Hi! 👋 I'm Ji Ha Jang. I'm currently pursuing an integrated PhD course in Electrical and Computer Engineering (ECE) at Seoul National University (SNU), advised by Prof. Se Young Chun. I earned my B.S. degree in ECE at Seoul National University.
Research Keywords Multimodal AI Generative AI Commonsense AI
I'm interested in multimodal, generative, commonsense AI, and low-level computer vision. My work is driven by a deep curiosity about how AI can better understand and interact with the complexities of the world, combining various modalities. Highlighted papers are representative works.
We propose HyFL-CLIP (Hyperbolic fine-tuning of CLIP) for enhancing long-context image-text alignment in CLIP. HyFL-CLIP models hierarchical part-to-whole semantics in hyperbolic space by linking long descriptions, short textual components, and images. It achieves robust performance on long-context retrieval, perturbation-robust retrieval, intra-modality retrieval, and short-text retrieval benchmarks.

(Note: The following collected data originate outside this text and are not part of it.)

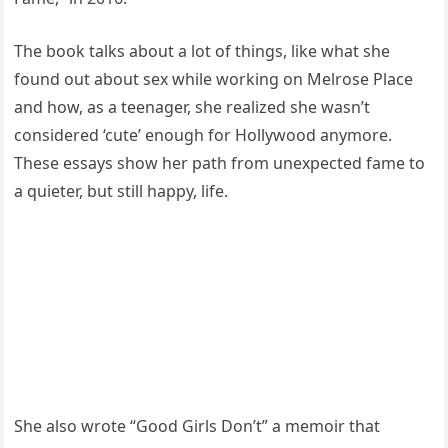
The book talks about a lot of things, like what she
found out about sex while working on Melrose Place
and how, as a teenager, she realized she wasn’t
considered ‘cute’ enough for Hollywood anymore.
These essays show her path from unexpected fame to
a quieter, but still happy, life.
She also wrote “Good Girls Don’t” a memoir that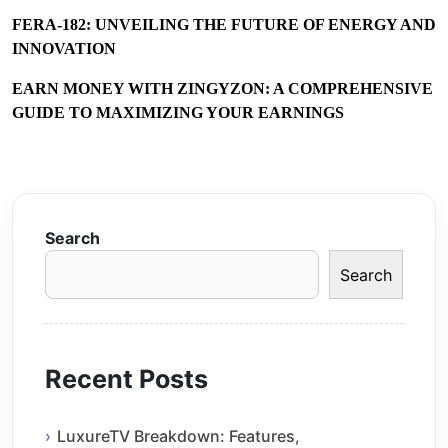
FERA-182: UNVEILING THE FUTURE OF ENERGY AND
INNOVATION
EARN MONEY WITH ZINGYZON: A COMPREHENSIVE
GUIDE TO MAXIMIZING YOUR EARNINGS
Search
Search
Recent Posts
LuxureTV Breakdown: Features,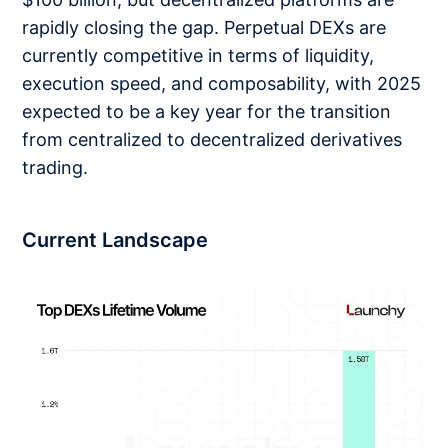
rapidly closing the gap. Perpetual DEXs are
currently competitive in terms of liquidity,
execution speed, and composability, with 2025
expected to be a key year for the transition
from centralized to decentralized derivatives
trading.
Current Landscape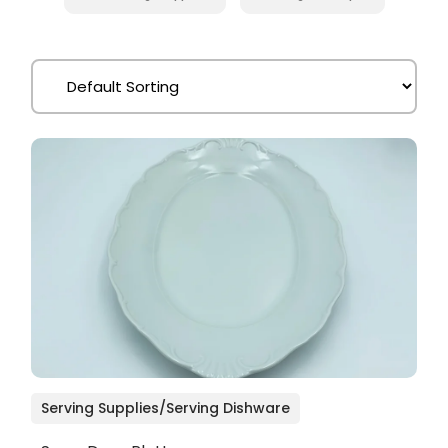
Serving Supplies/Serving Dishware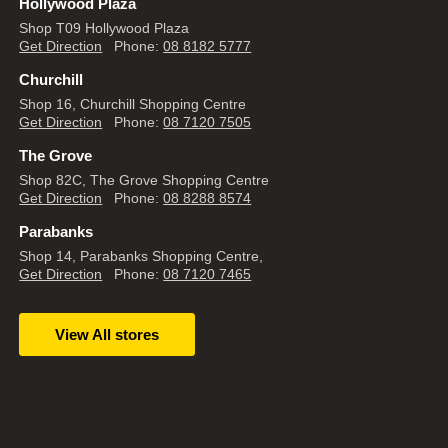
Hollywood Plaza
Shop T09 Hollywood Plaza
Get Direction
Phone:
08 8182 5777
Churchill
Shop 16, Churchill Shopping Centre
Get Direction
Phone:
08 7120 7505
The Grove
Shop 82C, The Grove Shopping Centre
Get Direction
Phone:
08 8288 8574
Parabanks
Shop 14, Parabanks Shopping Centre,
Get Direction
Phone:
08 7120 7465
View All stores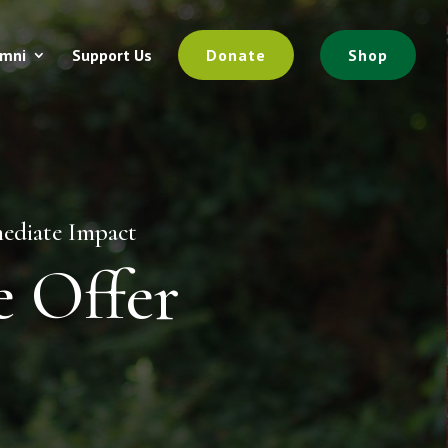
umni
Support Us
Donate
Shop
mmediate Impact
e Offer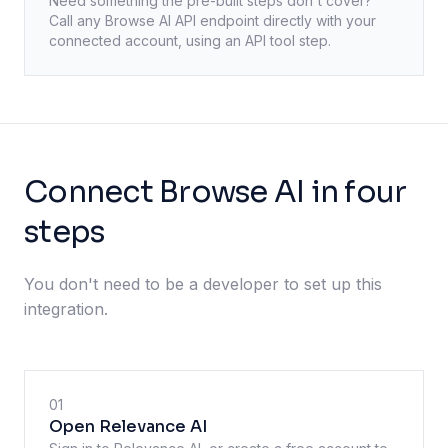
Need something the pre-built steps don't cover?
Call any
Browse AI
API endpoint directly with your
connected account, using an API tool step.
Connect Browse AI in four
steps
You don't need to be a developer to set up this
integration.
01
Open Relevance AI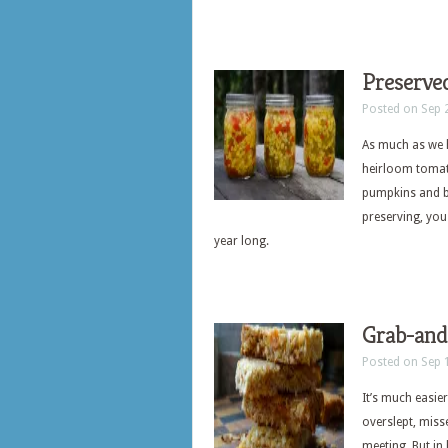
Preserve
Posted on Sep 
As much as we h
heirloom tomatoe
pumpkins and bu
preserving, you
year long.
Grab-and
Posted on Sep 
It’s much easier
overslept, miss
meeting. But in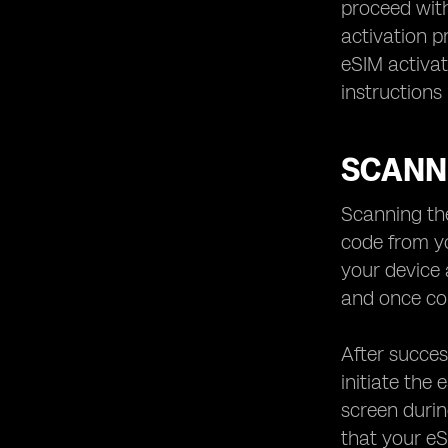
proceed with
activation p
eSIM activat
instructions
SCANN
Scanning the
code from yo
your device 
and once com
After succes
initiate the
screen durin
that your eS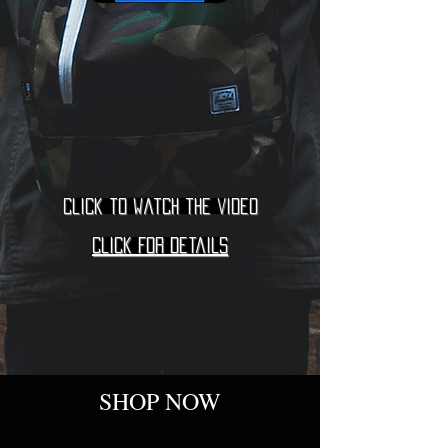
Click to watch the video
Click for details
SHOP NOW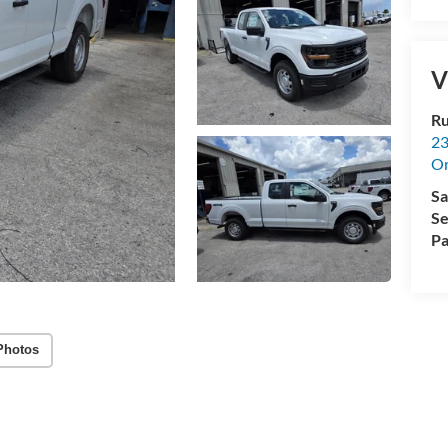
V
Ru
23
Or
Sa
Se
Pa
Photos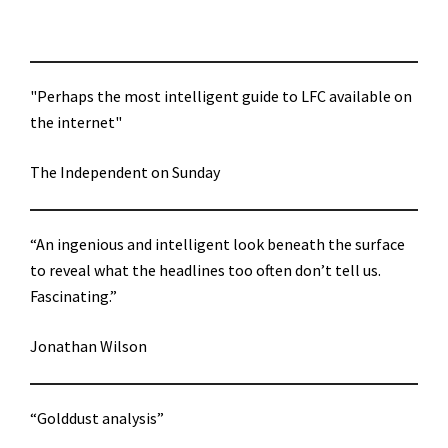
"Perhaps the most intelligent guide to LFC available on
the internet"
The Independent on Sunday
“An ingenious and intelligent look beneath the surface
to reveal what the headlines too often don’t tell us.
Fascinating.”
Jonathan Wilson
“Golddust analysis”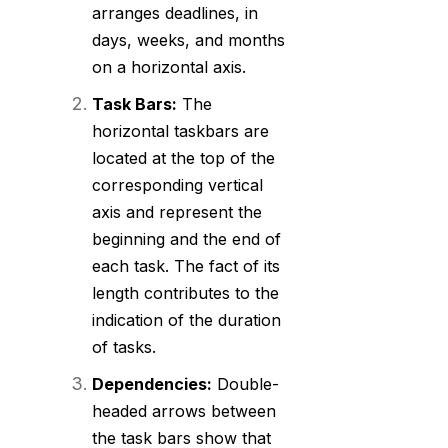
arranges deadlines, in
days, weeks, and months
on a horizontal axis.
Task Bars:
The
horizontal taskbars are
located at the top of the
corresponding vertical
axis and represent the
beginning and the end of
each task. The fact of its
length contributes to the
indication of the duration
of tasks.
Dependencies:
Double-
headed arrows between
the task bars show that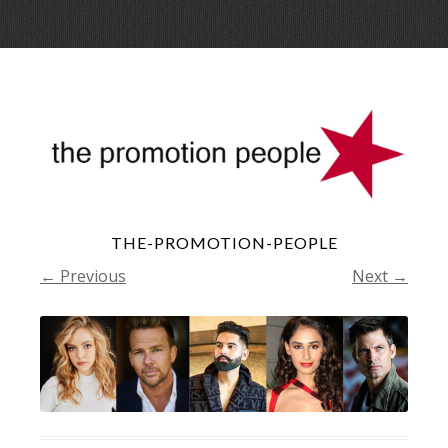
Skip
Menu
to
conte
THE-PROMOTION-PEOPLE
← Previous
Next →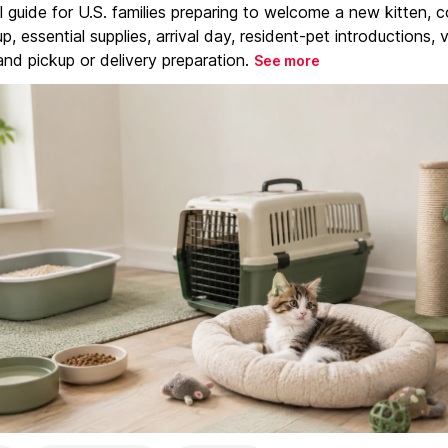
l guide for U.S. families preparing to welcome a new kitten, 
, essential supplies, arrival day, resident-pet introductions, 
and pickup or delivery preparation.
See more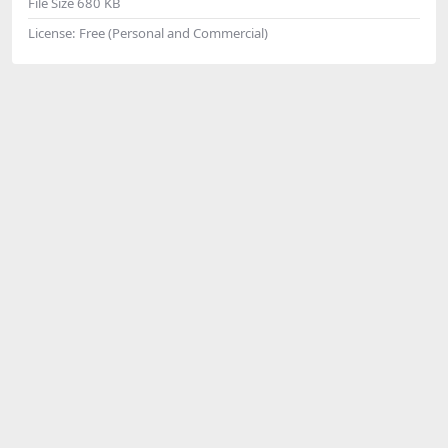
File Size
680 KB
License:
Free (Personal and Commercial)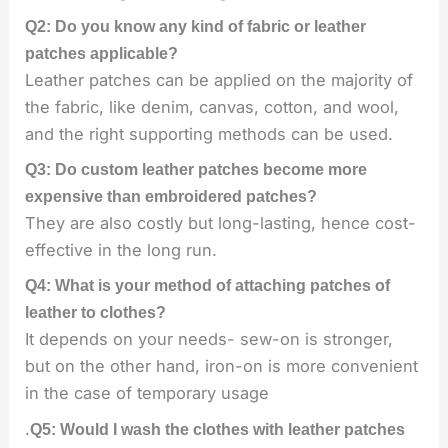
Q2: Do you know any kind of fabric or leather
patches applicable?
Leather patches can be applied on the majority of
the fabric, like denim, canvas, cotton, and wool,
and the right supporting methods can be used.
Q3: Do custom leather patches become more
expensive than embroidered patches?
They are also costly but long-lasting, hence cost-
effective in the long run.
Q4: What is your method of attaching patches of
leather to clothes?
It depends on your needs- sew-on is stronger,
but on the other hand, iron-on is more convenient
in the case of temporary usage
.
Q5: Would I wash the clothes with leather patches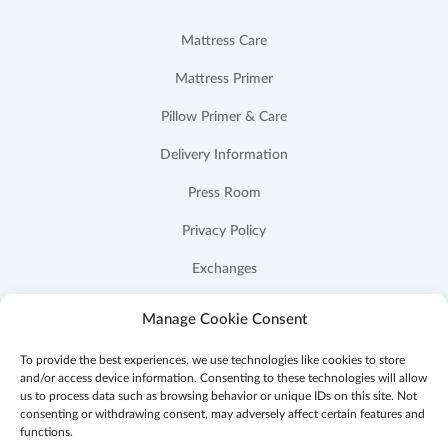
Mattress Care
Mattress Primer
Pillow Primer & Care
Delivery Information
Press Room
Privacy Policy
Exchanges
Cookie Policy (US)
Manage Cookie Consent
To provide the best experiences, we use technologies like cookies to store
and/or access device information. Consenting to these technologies will allow
us to process data such as browsing behavior or unique IDs on this site. Not
consenting or withdrawing consent, may adversely affect certain features and
Facebook
Instagram
YouTube
Pinterest
functions.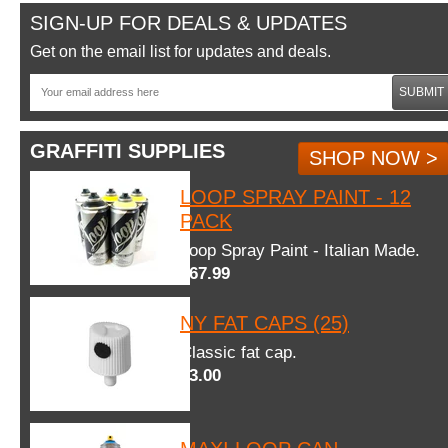
SIGN-UP FOR DEALS & UPDATES
Get on the email list for updates and deals.
SUBMIT
GRAFFITI SUPPLIES
SHOP NOW >
LOOP SPRAY PAINT - 12
PACK
Loop Spray Paint - Italian Made.
$67.99
NY FAT CAPS (25)
Classic fat cap.
$3.00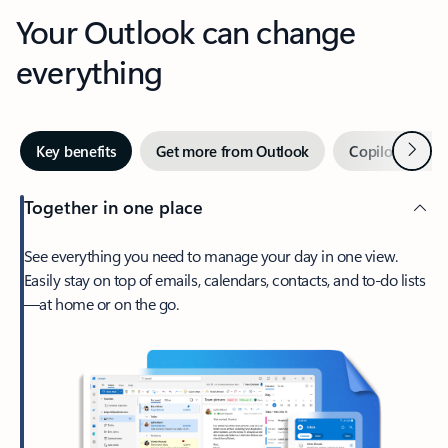
Your Outlook can change
everything
Next
Key benefits
Get more from Outlook
Copilot in Out
Together in one place
See everything you need to manage your day in one view.
Easily stay on top of emails, calendars, contacts, and to-do lists
—at home or on the go.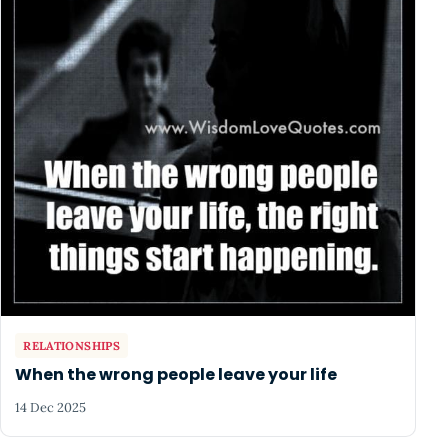
RELATIONSHIPS
When the wrong people leave your life
14 Dec 2025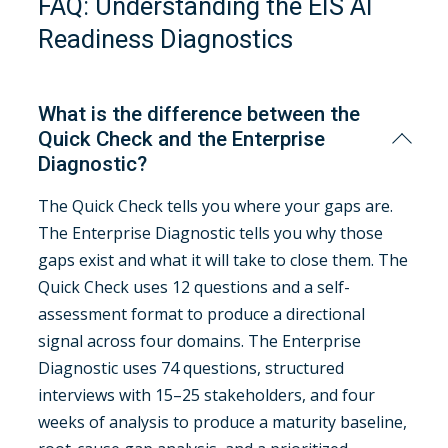
FAQ: Understanding the EIS AI
Readiness Diagnostics
What is the difference between the
Quick Check and the Enterprise
Diagnostic?
The Quick Check tells you where your gaps are.
The Enterprise Diagnostic tells you why those
gaps exist and what it will take to close them. The
Quick Check uses 12 questions and a self-
assessment format to produce a directional
signal across four domains. The Enterprise
Diagnostic uses 74 questions, structured
interviews with 15–25 stakeholders, and four
weeks of analysis to produce a maturity baseline,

We propose UNCHA for enhancing hyperbolic VLMs. UNCHA models part-to-whole semantic representativeness with hyperbolic uncertainty, assigning lower uncertainty to more representative parts and higher uncertainty to less representative ones. UNCHA achieves state-of-the-art performance on zero-shot classification, retrieval, and multi-label classification benchmarks.
We propose RoMaP, a novel framework for local 3D Gaussian editing that enables precise and flexible part-level modifications. RoMaP introduces a geometry-aware 3D mask prediction module and a regularized SDS loss to constrain edits to target regions while preserving context.
We present INTRA, a novel framework for affordance grounding which enables training without egocentric images, grounds different parts for different interactions on the same object, and enables free-form text input.
We propose PODIA-3D, a novel pipeline that uses pose-preserved text-to-image diffusion-based domain adaptation for 3D generative models.